His fingers traced her jaw. “I was about to say the same thing to you.”
She whispered, “When do we go?”
“The ships are already loading.”
No. Not this soon! She shrank back from that, but she knew there was no choice. She had known the day he had told her what he was going to do that war was inevitable and that if she was to stay with him, she would be caught up in it.
The truth was that even if she had not stayed aboard that ship, she would have been caught up in that war.
“Then we should get dressed.”
He nodded, and then he kissed her again. But that time his kiss felt like a kiss given to say goodbye.
Tara ran across burning land and earth. The thick coils of fire from the bomb that had dropped a hundred yards from where she had been standing shot upward toward the sky. She coughed and pulled the top of her tunic over her mouth and nose as she cowered back against a wall just in time to avoid being cut down by laser weapons being aimed at the troops fighting on that side of the street, the rebel troops on whose side she stood.
The battle was pitched and violent. Bodies lay everywhere. She knew Blade was somewhere in the mass of bodies engaging in brutal combat right behind her. She felt the force of Jenny gathering her inner ability, and then soldiers dressed in Federation garb dropped to the ground screaming in agony. Their cries beat against Tara’s ears and heart and soul. She pitied them even as she knew their deaths were necessary.
Jessica’s body shot in front of hers just as a jagged lance of weapon burst struck. Jessica was already on the ground, taking her down too. Tara gasped out, “Thanks.”
Jessica, her face streaked with blood and ash, snapped, “Keep your goddamn head down and your ass covered.”
Then she was gone. Tara crawled onward, trying to get out of the center of the fighting. She knew Jessica had not meant for her words to be unkind, so she ignored the tone of them and took the very good advice, ducking behind a low wall formed of a broken craft and a partial remnant of a stone wall.

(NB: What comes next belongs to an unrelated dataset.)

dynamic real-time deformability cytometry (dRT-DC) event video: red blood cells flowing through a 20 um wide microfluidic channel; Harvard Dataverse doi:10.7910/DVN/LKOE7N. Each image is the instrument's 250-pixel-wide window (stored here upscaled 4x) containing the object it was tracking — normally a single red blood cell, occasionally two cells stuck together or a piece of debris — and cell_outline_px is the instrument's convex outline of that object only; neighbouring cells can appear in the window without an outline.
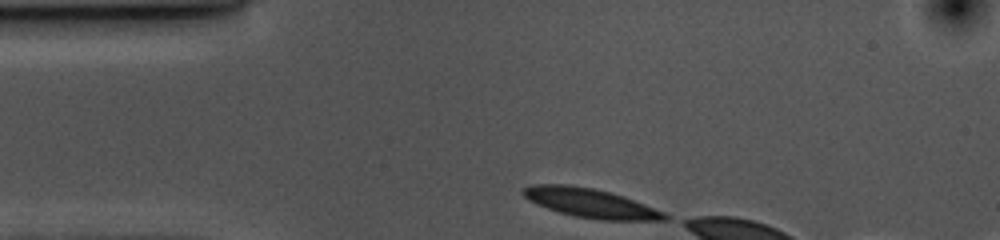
{"species": "common noctule bat (a hibernating species)", "species_latin": "Nyctalus noctula", "temperature_condition": "cold", "stored_images_in_passage": 5, "camera_frame_rate_fps": 3000, "um_per_image_px": 0.085, "animal": {"sex": "female", "body_mass_g": 10.0, "forearm_length_mm": 53.1}, "frame": {"image": 1, "passage_image": 1, "time_ms": 0.0, "image_size_px": [1000, 240], "cell_outline_px": [[668, 220], [600, 220], [576, 216], [560, 212], [536, 204], [528, 200], [520, 192], [524, 188], [532, 184], [568, 184], [592, 188], [624, 196], [664, 212], [668, 216]], "centroid_in_image_um": [50.16, 17.25], "position_along_channel_um": 34.8, "area_um2": 23.81}}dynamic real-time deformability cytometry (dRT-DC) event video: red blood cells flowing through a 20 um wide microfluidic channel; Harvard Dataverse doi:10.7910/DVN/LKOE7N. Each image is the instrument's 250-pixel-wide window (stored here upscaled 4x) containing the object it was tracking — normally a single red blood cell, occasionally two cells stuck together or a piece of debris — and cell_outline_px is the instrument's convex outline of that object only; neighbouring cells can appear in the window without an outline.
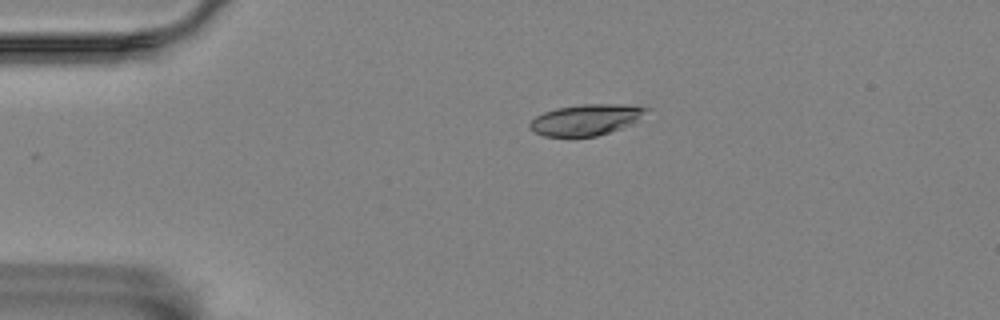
{"species": "Egyptian fruit bat (a non-hibernating species)", "species_latin": "Rousettus aegyptiacus", "temperature_condition": "room temperature", "stored_images_in_passage": 3, "camera_frame_rate_fps": 3000, "um_per_image_px": 0.085, "animal": {"sex": "female"}, "frame": {"image": 1, "passage_image": 1, "time_ms": 0.0, "image_size_px": [1000, 320], "cell_outline_px": [[652, 108], [632, 124], [596, 136], [544, 136], [536, 132], [528, 124], [536, 116], [544, 112], [556, 108], [584, 104], [616, 104]], "centroid_in_image_um": [49.82, 10.17], "position_along_channel_um": 35.2, "area_um2": 20.69}}
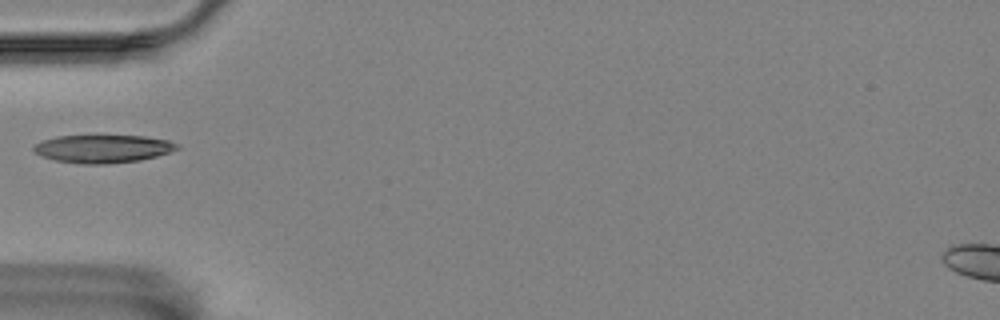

She heard death cries and shouts. The rattle of blades as laser weapons lost power and surge and failed and the fighting got even grimmer and even more volatile. The rebels wanted freedom. The Federation wanted everything else.
It was a battle that had to be won, and she crawled onward, her hands stinging from the heat rising up from the ground below her knees and palms.
A body lay nearby, and she recognized the plain clothing as belonging to a citizen of the planet. She turned the body over to see a young man staring at her. Blood ran from his nose and lips, but he was smiling even as his eyes began to cloud over in the first throes of death.
He wheezed out, “We got those bastards, didn’t we? Fuck the Federation. Freedom!”
She ran her hands over his tunic. He had a massive chest wound that he could not survive even if she got him to help right then, and she knew it. She took his hand and said, “You fought like a warrior.”
He grinned again. Blood coated every single tooth. His eyes went wide and stared at her. He garbled out, “Freedom. I’ll die for that.”
He would. He was. There was no way around it. Tears came up, but she held them back.
He whispered, “What’s your name?”
“Tara.” She let her fingers wind around his and impart a little warmth to his chilling flesh. “What’s yours?”
“Gregor. I’m seventeen today. It’s my birthday.” His smile held everything. “I won’t live, will I?”
“No.”
He tried to nod but could not manage it. “We did it. We beat those bast…” he coughed, sending more blood running down his chin. He asked in a voice gone child-like. “Is it over? Did we win?”
“Yes, it is over, and yes we won. The Federation is no more.”
It was a lie, but what did that matter? They were winning, at least for the moment, or so it seemed, but how could she possibly know?
One of his hands went into the air and formed a fist. He screamed then, screamed in a mixture of both pain and victory. “Freedom! Fre…”
He died before he got the word out the second time. His life ended abruptly and without a second of pause. Tara crawled away from him, her heart breaking at the waste. She got back to the wall and looked over it.
Meridia was aflame. The Federation had been furious at the sudden open rebellion against it that was playing out across the universe, and it had sent its warships to every planet that was firing upon it.
Meridia was the epicenter, and the Federation had spared nothing.